[Items listed in a dataset]
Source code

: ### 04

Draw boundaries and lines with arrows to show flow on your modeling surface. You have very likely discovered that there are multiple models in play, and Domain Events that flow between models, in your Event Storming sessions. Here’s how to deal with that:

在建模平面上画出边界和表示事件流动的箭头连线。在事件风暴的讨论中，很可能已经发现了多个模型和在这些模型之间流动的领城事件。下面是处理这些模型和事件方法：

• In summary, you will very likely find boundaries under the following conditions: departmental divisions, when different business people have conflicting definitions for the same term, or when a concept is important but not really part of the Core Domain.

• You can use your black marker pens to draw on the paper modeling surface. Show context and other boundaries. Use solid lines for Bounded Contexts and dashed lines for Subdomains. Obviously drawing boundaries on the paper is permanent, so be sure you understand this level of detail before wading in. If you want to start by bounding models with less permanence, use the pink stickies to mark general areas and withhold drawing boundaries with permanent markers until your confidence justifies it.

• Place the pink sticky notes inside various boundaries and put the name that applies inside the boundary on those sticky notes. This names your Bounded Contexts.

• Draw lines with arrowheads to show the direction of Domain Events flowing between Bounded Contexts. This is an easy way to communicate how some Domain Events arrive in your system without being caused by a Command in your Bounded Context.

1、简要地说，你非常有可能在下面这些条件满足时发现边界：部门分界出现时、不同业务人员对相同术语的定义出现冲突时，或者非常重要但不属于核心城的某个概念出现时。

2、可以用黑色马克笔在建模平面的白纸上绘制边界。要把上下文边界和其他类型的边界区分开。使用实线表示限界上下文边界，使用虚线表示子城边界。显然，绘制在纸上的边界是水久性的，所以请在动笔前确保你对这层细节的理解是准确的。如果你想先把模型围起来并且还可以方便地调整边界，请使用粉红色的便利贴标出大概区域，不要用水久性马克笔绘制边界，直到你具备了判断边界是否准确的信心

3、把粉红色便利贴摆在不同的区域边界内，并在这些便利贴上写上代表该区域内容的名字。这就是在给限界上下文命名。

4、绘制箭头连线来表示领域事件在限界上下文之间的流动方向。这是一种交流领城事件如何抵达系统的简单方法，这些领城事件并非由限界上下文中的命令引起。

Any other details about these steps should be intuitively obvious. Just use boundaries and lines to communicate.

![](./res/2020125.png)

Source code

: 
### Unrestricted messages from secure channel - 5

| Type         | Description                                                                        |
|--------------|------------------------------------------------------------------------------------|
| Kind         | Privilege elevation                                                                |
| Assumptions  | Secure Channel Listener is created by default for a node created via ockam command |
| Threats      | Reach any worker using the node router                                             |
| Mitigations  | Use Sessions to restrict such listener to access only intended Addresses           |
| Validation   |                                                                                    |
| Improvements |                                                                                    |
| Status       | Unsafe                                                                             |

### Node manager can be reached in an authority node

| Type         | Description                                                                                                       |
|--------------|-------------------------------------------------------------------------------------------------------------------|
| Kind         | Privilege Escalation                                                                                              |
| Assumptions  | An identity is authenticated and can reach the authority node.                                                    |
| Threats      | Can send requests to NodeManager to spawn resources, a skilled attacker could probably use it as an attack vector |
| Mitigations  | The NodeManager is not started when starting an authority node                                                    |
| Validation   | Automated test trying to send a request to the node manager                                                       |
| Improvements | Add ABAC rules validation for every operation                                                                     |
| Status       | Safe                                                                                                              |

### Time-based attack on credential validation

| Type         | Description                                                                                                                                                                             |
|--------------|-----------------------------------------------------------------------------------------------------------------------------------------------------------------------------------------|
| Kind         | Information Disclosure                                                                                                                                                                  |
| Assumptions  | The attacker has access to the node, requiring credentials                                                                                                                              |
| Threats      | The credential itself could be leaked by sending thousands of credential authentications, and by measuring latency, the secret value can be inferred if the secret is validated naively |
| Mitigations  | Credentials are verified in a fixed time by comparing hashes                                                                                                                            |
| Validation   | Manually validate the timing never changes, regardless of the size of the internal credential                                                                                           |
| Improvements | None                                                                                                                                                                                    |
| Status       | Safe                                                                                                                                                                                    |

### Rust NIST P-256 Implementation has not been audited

_WHAT TO DO_
Counting only lines that hold the string "Type", give the number of such lines in the records. Write nothing else.

_EXERCISE RESULT_
3